- Task description: Starting at the line below holding "262 110 6.54" and stopping at the line holding "252 162 4.96", print every line exactly, both ends included, and leave the rest out.

Start of Block

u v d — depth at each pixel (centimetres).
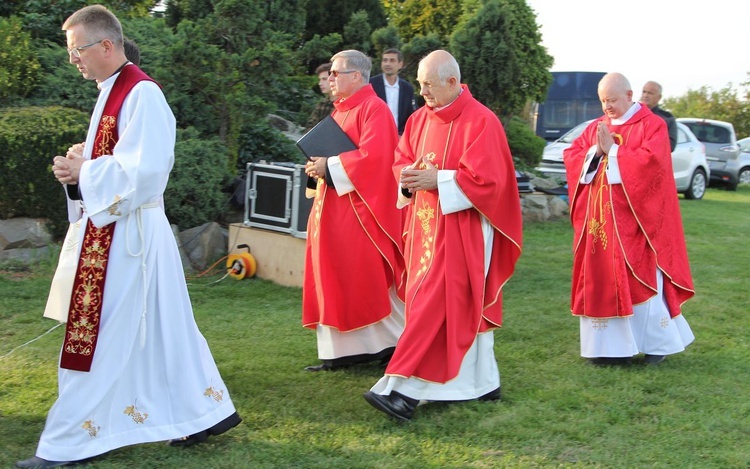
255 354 548
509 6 1220
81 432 360
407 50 1252
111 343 361
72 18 365
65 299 368
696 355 567
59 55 933
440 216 441
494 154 436
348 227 516
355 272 516
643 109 554
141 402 370
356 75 530
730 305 716
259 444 397
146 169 351
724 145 2066
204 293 715
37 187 752
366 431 418
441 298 434
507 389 486
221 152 861
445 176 432
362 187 509
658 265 541
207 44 869
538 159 1333
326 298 516
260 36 914
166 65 855
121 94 363
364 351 529
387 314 523
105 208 349
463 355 437
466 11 1290
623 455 396
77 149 376
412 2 1645
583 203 550
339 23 1501
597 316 537
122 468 364
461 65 1222
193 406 379
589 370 527
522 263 880
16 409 436
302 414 440
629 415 449
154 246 370
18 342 556
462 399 449
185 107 894
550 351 570
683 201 1628
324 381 498
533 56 1248
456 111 446
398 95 777
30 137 742
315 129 528
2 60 877
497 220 441
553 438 414
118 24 370
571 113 2103
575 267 552
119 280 362
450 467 378
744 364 545
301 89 1220
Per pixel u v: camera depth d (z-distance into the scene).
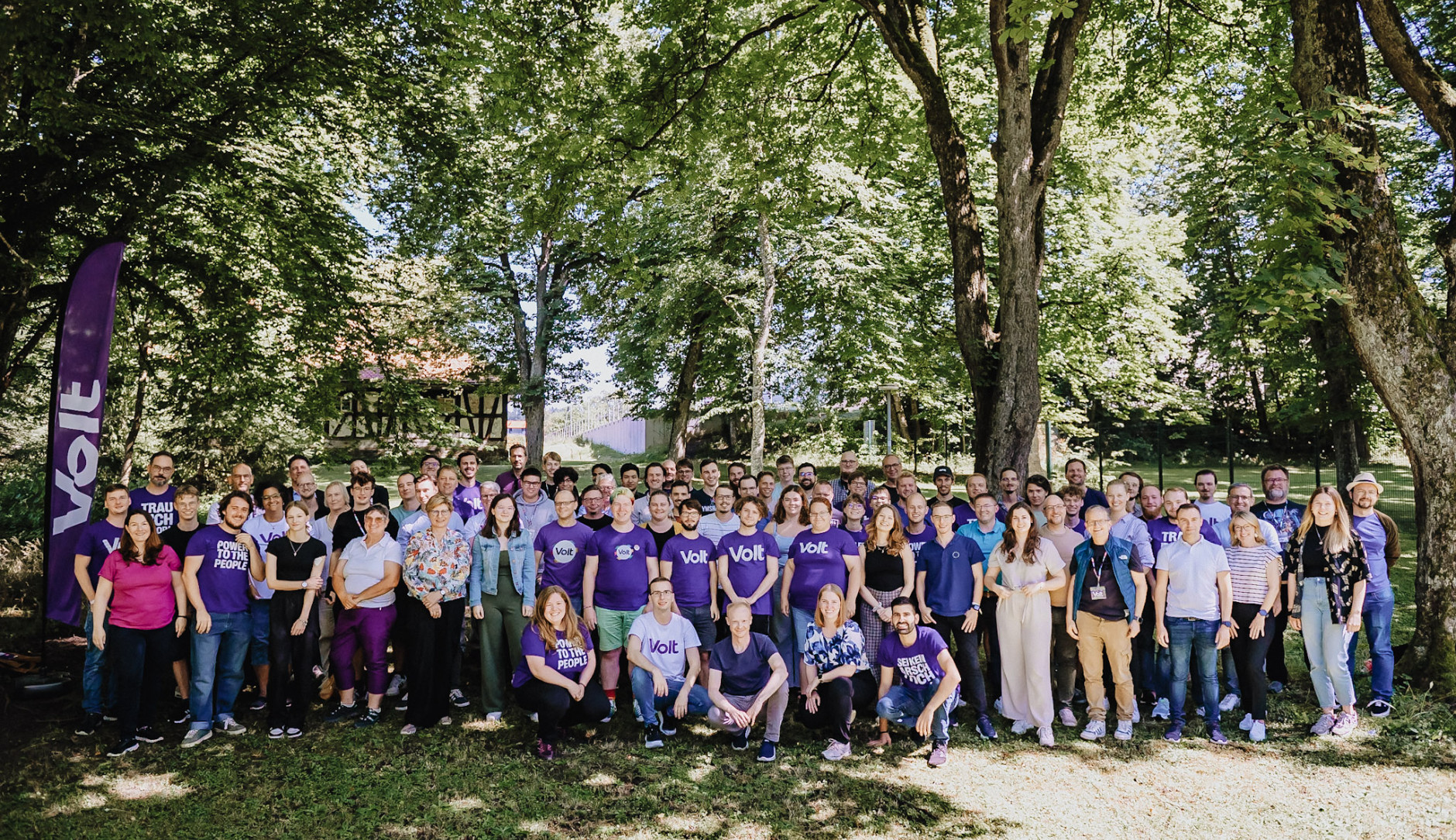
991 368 9.99
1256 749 6.11
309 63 9.05
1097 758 6.03
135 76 8.02
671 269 20.08
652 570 6.86
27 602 9.70
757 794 5.47
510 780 5.63
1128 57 13.01
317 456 15.26
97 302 7.53
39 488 12.86
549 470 8.90
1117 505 6.64
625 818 5.13
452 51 9.85
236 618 6.37
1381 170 7.03
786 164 13.46
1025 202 9.62
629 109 11.93
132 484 13.73
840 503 8.96
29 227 8.09
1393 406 7.09
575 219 12.10
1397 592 10.75
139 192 8.26
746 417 24.36
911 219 19.20
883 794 5.45
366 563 6.54
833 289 18.92
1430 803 5.23
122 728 5.96
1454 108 6.97
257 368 12.36
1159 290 19.61
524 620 6.79
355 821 5.09
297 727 6.36
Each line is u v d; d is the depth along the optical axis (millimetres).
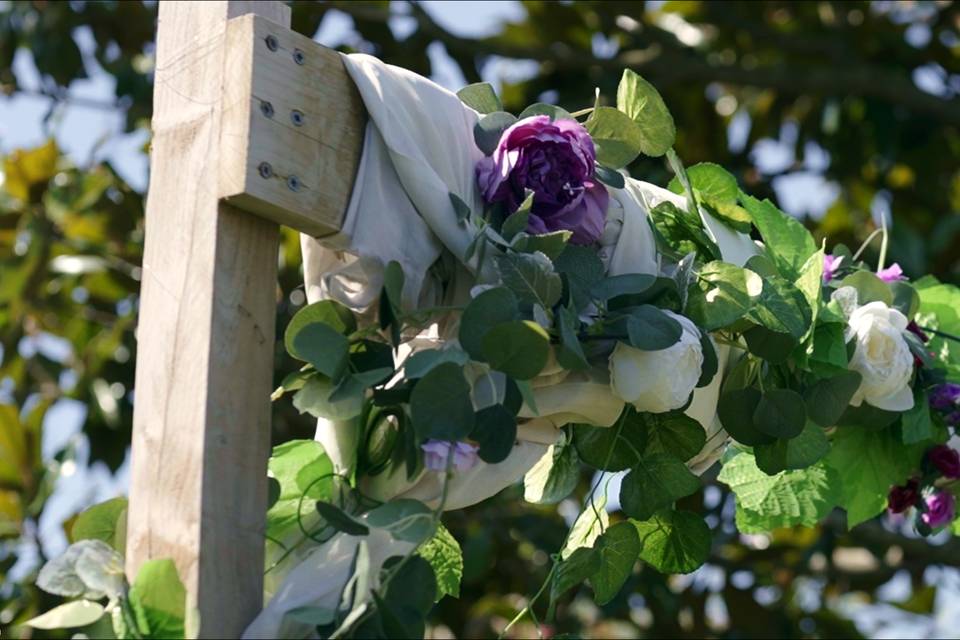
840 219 8758
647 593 7238
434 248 2826
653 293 2996
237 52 2689
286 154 2688
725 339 3240
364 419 2857
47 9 7676
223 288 2639
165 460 2602
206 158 2684
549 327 2814
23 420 6211
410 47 7965
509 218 2852
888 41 8688
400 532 2674
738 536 7504
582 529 3279
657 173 6984
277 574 2789
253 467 2625
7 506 6059
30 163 6984
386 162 2816
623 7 8273
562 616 7219
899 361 3459
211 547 2549
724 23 8594
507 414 2721
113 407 7066
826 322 3391
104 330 7305
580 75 8305
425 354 2691
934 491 3896
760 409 3250
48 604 5848
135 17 7723
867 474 3834
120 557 2656
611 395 2998
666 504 3145
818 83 8352
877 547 7453
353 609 2572
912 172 8773
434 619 7242
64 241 7059
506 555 7262
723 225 3426
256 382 2654
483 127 2982
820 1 8891
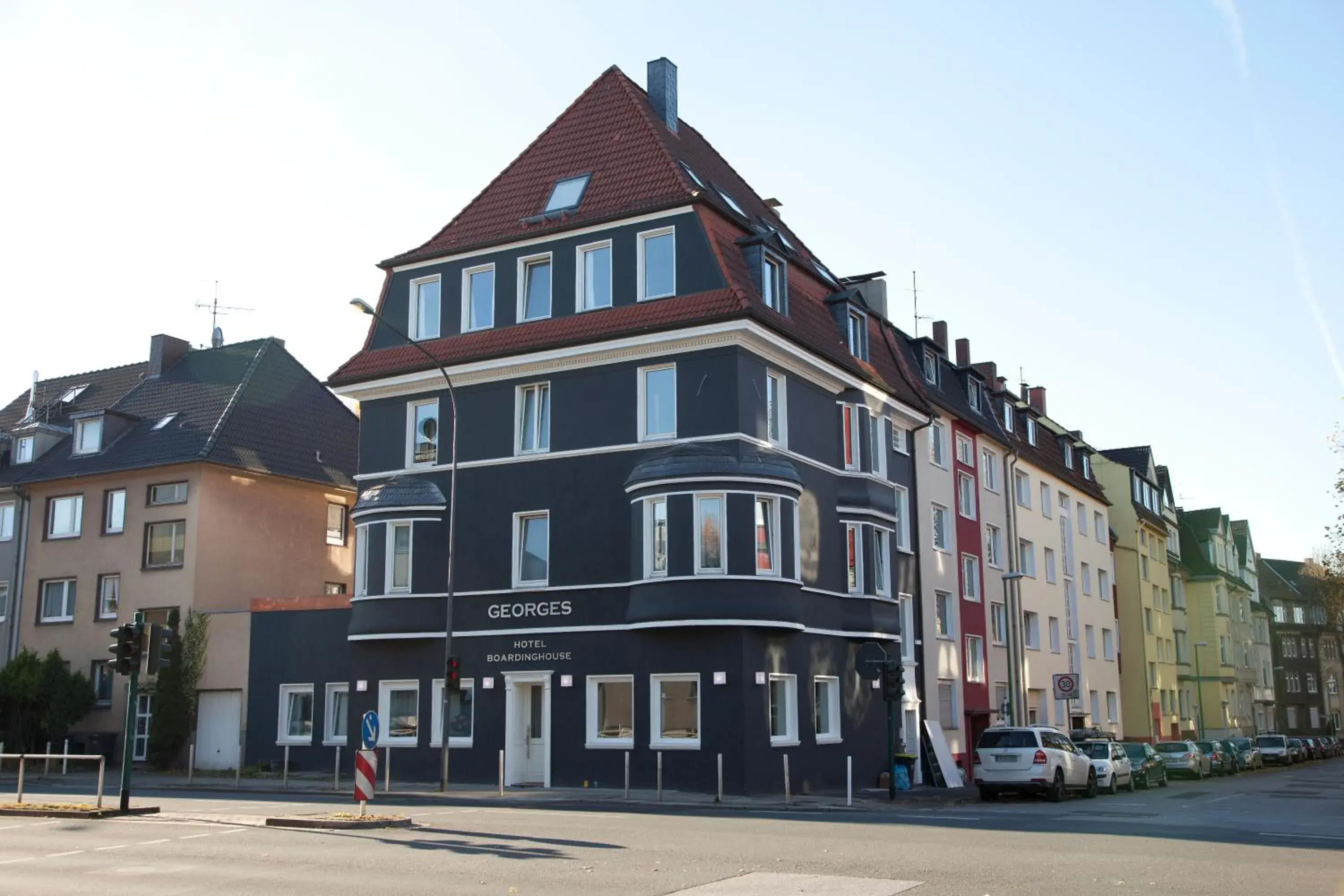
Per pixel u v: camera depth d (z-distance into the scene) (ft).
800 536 95.76
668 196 95.76
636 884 38.91
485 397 100.58
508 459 98.17
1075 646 177.47
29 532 143.13
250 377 145.48
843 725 99.30
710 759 85.92
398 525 100.63
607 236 97.96
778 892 37.01
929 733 118.21
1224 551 271.69
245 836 54.85
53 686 128.36
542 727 93.86
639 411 93.50
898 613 108.17
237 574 133.28
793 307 102.06
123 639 67.15
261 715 112.88
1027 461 164.55
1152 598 220.43
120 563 134.82
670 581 87.15
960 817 70.49
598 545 93.20
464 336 102.53
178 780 102.94
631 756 88.89
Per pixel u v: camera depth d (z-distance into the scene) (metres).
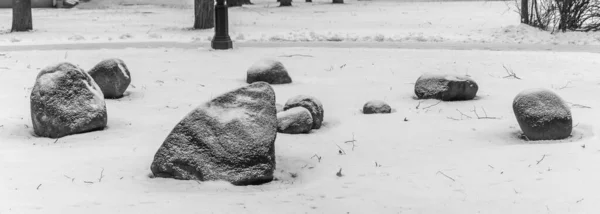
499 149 7.99
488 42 22.56
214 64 16.47
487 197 6.25
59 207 5.86
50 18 34.91
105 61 11.79
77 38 23.84
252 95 7.17
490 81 13.69
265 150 6.85
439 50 19.58
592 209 5.80
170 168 6.82
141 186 6.59
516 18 32.78
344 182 6.82
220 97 7.12
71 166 7.29
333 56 18.03
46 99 8.91
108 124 9.70
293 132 9.08
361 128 9.44
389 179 6.89
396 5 43.94
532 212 5.79
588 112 10.07
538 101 8.49
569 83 13.16
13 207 5.82
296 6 43.19
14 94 12.22
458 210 5.89
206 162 6.78
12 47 20.38
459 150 8.08
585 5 24.39
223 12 19.62
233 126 6.89
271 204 6.05
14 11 27.62
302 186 6.75
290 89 12.77
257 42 22.41
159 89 12.84
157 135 8.94
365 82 13.71
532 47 20.64
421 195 6.35
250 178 6.74
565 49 19.88
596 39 22.62
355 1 49.47
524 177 6.82
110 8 43.56
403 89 12.77
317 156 7.88
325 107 11.09
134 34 25.64
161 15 37.09
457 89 11.33
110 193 6.33
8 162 7.43
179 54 18.44
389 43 22.02
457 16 34.78
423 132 9.12
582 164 7.17
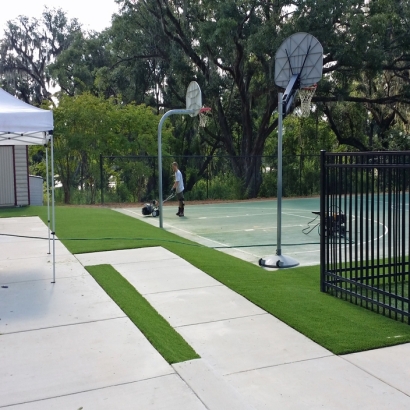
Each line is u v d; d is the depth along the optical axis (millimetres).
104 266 8594
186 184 30047
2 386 4301
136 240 11094
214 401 3984
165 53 29547
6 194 18938
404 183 5922
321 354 4934
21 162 19062
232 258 9609
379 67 24641
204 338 5387
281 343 5223
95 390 4199
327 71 25500
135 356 4883
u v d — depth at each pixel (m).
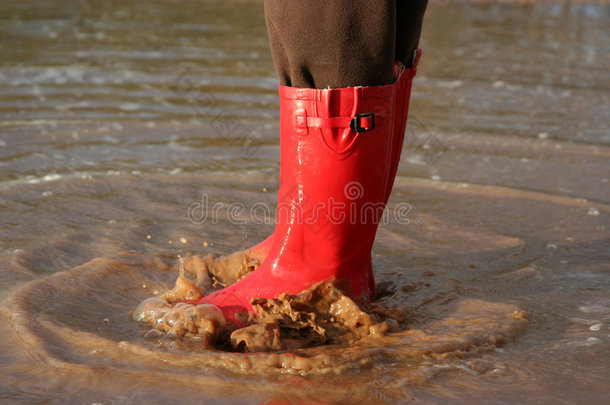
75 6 14.48
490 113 6.67
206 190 4.30
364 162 2.36
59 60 8.78
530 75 8.49
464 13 14.45
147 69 8.35
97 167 4.68
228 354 2.20
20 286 2.77
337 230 2.43
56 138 5.38
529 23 13.18
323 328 2.41
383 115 2.36
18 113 6.14
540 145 5.58
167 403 1.95
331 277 2.48
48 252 3.18
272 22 2.29
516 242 3.51
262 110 6.54
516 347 2.37
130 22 12.39
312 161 2.36
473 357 2.28
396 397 2.01
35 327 2.39
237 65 8.68
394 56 2.39
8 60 8.68
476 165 5.03
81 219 3.67
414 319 2.59
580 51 10.23
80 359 2.19
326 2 2.19
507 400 2.00
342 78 2.27
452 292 2.87
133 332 2.41
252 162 4.96
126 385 2.04
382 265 3.21
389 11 2.21
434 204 4.18
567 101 7.19
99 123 5.92
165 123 6.01
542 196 4.30
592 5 15.86
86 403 1.95
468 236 3.62
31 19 12.37
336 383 2.08
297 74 2.32
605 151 5.40
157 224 3.66
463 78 8.27
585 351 2.32
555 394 2.03
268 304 2.44
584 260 3.26
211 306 2.43
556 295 2.84
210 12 14.10
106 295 2.74
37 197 3.99
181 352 2.21
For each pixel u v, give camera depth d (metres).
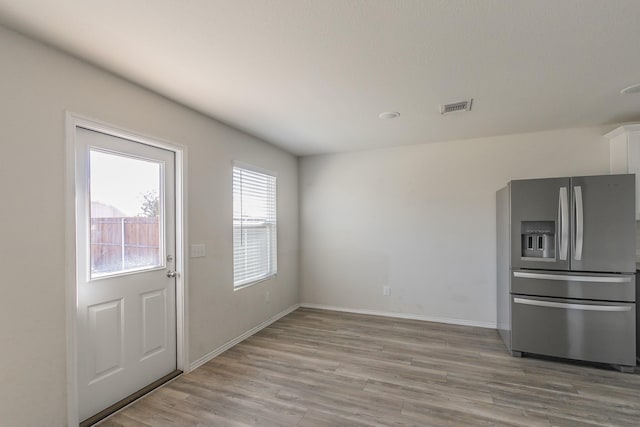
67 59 1.93
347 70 2.20
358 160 4.59
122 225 2.34
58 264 1.87
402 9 1.54
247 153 3.72
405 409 2.19
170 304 2.72
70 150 1.93
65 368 1.89
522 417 2.09
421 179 4.25
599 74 2.25
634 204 2.71
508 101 2.76
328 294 4.77
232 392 2.44
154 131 2.52
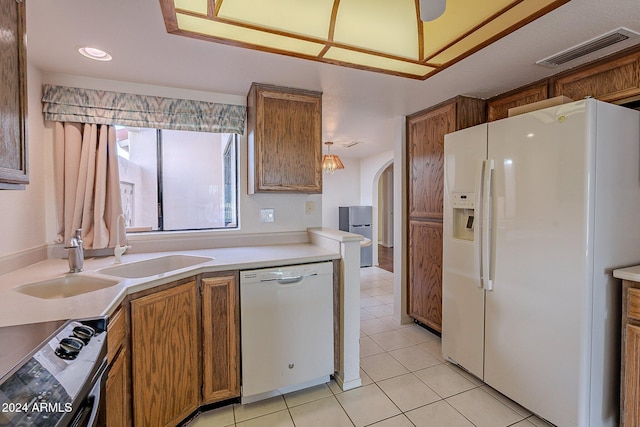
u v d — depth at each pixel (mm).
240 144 2436
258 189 2154
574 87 1905
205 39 1553
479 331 1969
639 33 1500
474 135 1983
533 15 1356
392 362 2314
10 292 1271
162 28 1458
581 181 1433
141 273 1942
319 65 1868
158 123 2178
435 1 1182
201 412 1762
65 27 1440
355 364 2018
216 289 1731
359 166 6371
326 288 1968
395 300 3133
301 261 1914
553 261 1542
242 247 2377
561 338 1512
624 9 1307
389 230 8328
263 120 2160
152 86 2168
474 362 2014
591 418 1462
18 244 1667
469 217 2166
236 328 1776
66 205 1958
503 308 1799
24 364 711
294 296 1878
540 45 1626
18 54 1053
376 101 2545
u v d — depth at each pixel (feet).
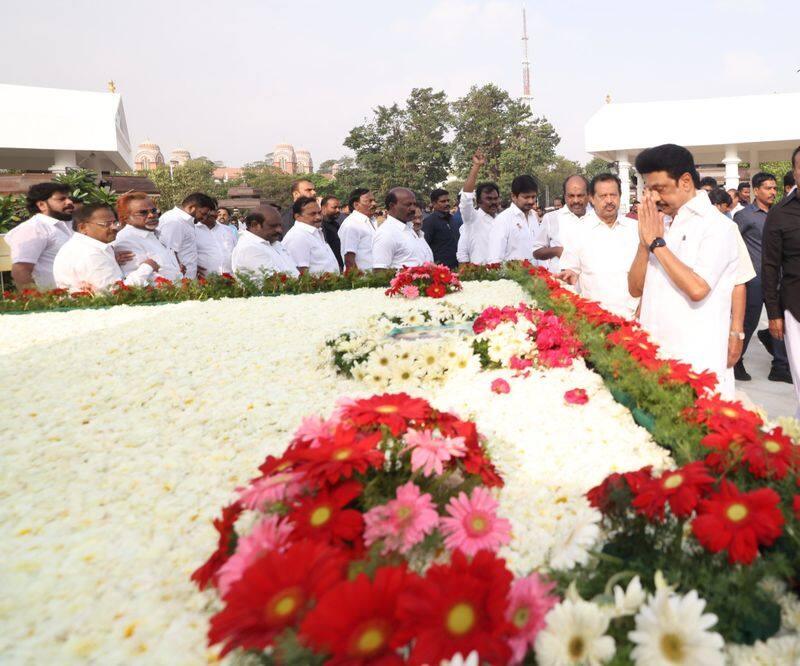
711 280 9.53
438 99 224.53
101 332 17.22
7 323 18.80
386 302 20.88
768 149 102.12
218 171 418.51
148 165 431.02
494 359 12.37
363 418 6.96
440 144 224.12
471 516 5.74
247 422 10.57
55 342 16.33
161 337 16.37
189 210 26.55
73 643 5.28
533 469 8.29
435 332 15.21
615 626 4.55
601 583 4.96
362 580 4.24
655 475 6.45
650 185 9.93
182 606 5.76
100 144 79.25
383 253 25.32
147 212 23.15
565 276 16.17
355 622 4.07
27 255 22.16
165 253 23.94
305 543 4.70
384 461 6.59
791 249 13.65
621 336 11.23
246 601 4.34
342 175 231.91
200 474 8.67
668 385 9.16
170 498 7.98
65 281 21.56
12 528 7.38
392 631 4.09
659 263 10.58
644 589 4.59
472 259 28.53
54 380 13.19
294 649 4.01
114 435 10.19
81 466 9.09
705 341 10.11
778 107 90.17
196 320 18.30
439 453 6.56
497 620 4.20
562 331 12.41
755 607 4.66
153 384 12.62
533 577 4.66
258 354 14.58
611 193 14.89
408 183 218.59
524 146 219.00
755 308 21.07
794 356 13.84
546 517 7.04
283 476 5.90
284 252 25.30
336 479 5.81
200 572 5.72
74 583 6.22
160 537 6.95
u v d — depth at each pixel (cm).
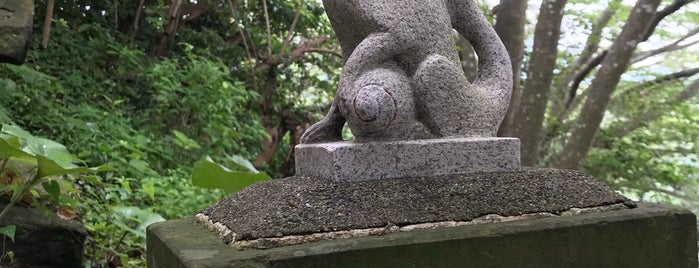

End of Block

- Task solution:
262 110 6.54
516 347 2.37
130 22 12.39
312 161 2.36
473 357 2.28
396 397 2.01
35 327 2.39
237 65 8.68
394 56 2.39
8 60 8.68
476 165 5.03
81 219 3.67
414 319 2.59
580 51 10.23
80 359 2.19
326 2 2.19
507 400 2.00
342 78 2.27
452 292 2.87
133 332 2.41
252 162 4.96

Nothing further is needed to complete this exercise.